At the time these felt like major positioning shifts, but in retrospect, they were just little twists and turns on a relatively straight path. Like when we switched from “landing pages” to “conversion optimization” and then back again. Over the course of about 12 months.

That year, I remember being on a panel about post-click marketing at an industry event when one of my co-presenters made a snide remark about “post-click, conversion rate optimization, landing pages…or whatever it is we call it these days…” as he trailed off. Ouch! But, he was right and it felt like it was aimed right at me.

So, yes, for many years we were a landing page platform — a rectangle in a square. And sure, some of our customers made landing pages with our tool but they also made really sophisticated, data-driven, personalized, dynamic experiences that were so much bigger than a page. They were app-like in their behavior and they were the types of digital experiences you would normally need a developer to code. But our platform allowed a full-stack marketer to do it without code.
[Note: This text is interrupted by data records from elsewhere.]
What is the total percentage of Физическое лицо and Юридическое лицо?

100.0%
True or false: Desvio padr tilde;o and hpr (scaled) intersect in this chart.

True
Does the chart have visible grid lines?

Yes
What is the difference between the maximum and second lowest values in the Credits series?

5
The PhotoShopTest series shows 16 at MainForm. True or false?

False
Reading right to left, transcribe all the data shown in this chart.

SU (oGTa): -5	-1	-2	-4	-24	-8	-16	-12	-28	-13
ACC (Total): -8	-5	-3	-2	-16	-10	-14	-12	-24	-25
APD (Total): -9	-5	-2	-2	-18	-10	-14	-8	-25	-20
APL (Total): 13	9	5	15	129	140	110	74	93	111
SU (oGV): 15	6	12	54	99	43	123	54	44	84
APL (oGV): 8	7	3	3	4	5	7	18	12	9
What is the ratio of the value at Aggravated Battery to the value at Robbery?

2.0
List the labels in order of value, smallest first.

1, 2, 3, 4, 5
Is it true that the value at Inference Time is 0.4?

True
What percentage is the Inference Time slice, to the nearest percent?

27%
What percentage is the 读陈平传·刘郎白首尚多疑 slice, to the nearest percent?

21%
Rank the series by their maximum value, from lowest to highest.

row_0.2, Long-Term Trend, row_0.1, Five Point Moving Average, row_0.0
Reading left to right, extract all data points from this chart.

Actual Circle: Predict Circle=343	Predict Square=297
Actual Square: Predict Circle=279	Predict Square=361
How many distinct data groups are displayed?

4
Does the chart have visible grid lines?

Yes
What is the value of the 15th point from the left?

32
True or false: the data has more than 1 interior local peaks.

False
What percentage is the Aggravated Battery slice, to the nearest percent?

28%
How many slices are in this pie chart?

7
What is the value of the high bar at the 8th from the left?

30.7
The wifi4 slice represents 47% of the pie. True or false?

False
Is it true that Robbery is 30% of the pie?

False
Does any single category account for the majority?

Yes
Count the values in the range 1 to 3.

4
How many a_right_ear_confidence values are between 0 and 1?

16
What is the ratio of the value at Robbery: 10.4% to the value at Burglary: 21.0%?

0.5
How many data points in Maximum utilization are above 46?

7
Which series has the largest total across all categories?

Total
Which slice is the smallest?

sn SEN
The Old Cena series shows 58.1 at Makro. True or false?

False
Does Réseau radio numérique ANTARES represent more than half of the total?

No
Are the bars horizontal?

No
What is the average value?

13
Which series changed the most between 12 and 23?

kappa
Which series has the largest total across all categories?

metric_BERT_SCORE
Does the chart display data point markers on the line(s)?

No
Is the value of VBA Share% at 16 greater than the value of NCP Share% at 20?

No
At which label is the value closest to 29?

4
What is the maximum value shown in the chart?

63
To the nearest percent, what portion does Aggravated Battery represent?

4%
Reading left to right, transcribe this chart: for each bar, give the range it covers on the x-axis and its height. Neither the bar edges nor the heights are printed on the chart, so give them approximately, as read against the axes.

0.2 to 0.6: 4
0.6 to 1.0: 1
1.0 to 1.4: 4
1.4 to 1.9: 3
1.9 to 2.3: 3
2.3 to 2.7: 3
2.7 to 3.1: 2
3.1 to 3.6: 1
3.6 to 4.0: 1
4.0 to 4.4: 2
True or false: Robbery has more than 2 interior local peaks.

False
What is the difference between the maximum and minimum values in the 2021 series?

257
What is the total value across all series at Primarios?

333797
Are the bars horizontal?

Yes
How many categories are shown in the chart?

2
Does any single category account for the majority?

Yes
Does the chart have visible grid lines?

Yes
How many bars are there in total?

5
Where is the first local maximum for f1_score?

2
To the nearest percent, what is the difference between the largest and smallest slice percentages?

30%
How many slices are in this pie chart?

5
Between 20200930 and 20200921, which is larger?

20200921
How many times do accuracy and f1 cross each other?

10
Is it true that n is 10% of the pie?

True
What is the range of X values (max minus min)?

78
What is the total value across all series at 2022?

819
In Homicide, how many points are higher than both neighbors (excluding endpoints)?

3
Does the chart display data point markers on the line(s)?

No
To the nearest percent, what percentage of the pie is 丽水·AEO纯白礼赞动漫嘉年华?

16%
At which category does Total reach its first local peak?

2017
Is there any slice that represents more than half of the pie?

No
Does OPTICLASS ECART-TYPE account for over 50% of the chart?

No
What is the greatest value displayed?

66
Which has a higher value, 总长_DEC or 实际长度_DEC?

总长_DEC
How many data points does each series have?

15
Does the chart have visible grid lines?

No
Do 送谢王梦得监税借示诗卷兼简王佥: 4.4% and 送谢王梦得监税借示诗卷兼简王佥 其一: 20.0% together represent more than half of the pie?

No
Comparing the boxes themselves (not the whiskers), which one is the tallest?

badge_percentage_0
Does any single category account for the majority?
Our constant, nagging issue of what to call ourselves eventually led to a big departure from landing pages, a reframing that aligned with what our most deeply adopted customers were doing. We called it marketing apps, because many of the best things our customers were doing with our software were app-like experiences. And they were using those app-like experiences to accomplish major marketing goals. It wasn’t really a true pivot for our company, because we weren’t turning away from our existing business, but it was a definitive pivot of our message and marketing and a big evolution of our product to support those types of experiences even further.

There was a lot to like about the phrase “marketing apps”. Most importantly, it felt like a very accurate description of what our customers were using us for. But it also meant we’d once again be defining a new term for our audience and we’d been down that road before when we coined the label, post-click marketing.

For a little while, “marketing apps” worked. We got some great press and it helped us gain traction and visibility in a way that landing pages never did.

But we started noticing that the language our sales team and even our prospects were using was “interactive content,” and so organically that phrase took root and made its way into our messaging, our conversations, and even our hearts. And this time, it really fits. What our customers are creating are interactive content experiences. And really they always were — back when it was landing pages, conversion paths, and even microsites. You can’t create a digital experience without content. You can’t even create an offline experience without content. Everything, at its core, is content.

And so, that leads me back to where I started this story: How an interactive content marketing company ended up at something called the Digital Experience Summit.

Over the years, I’ve learned that while the label is important, it is not everything. The truth is our customers can use our platform for post-click marketing, for conversion optimization, landing pages, for marketing apps, for interactive content, and for data-driven digital experiences. Or whatever else they want to call it. They do all these things with our software, and probably many others that I can’t even define or label yet.

And that’s okay. When you create a company, you want to put a stake in the ground and have a label to describe your space. But, maybe some things can’t be defined by a single label and if you embrace that, it gives you room to get in front of audiences who need what you do.

Much like the organic, natural progression to “interactive content,” we’ve informally come to think of our platform as “the CMS (content management system) for everything a CMS can’t do”. Calculators, quizzes, configurators and everything in between.

A company still needs a label for it’s offering, and interactive content is ours — that’s not changing. But, how we frame it and how creative we get with that is certainly open for consideration. I’ve come to learn that our product is so much bigger than any one label can denote. Yours probably is too.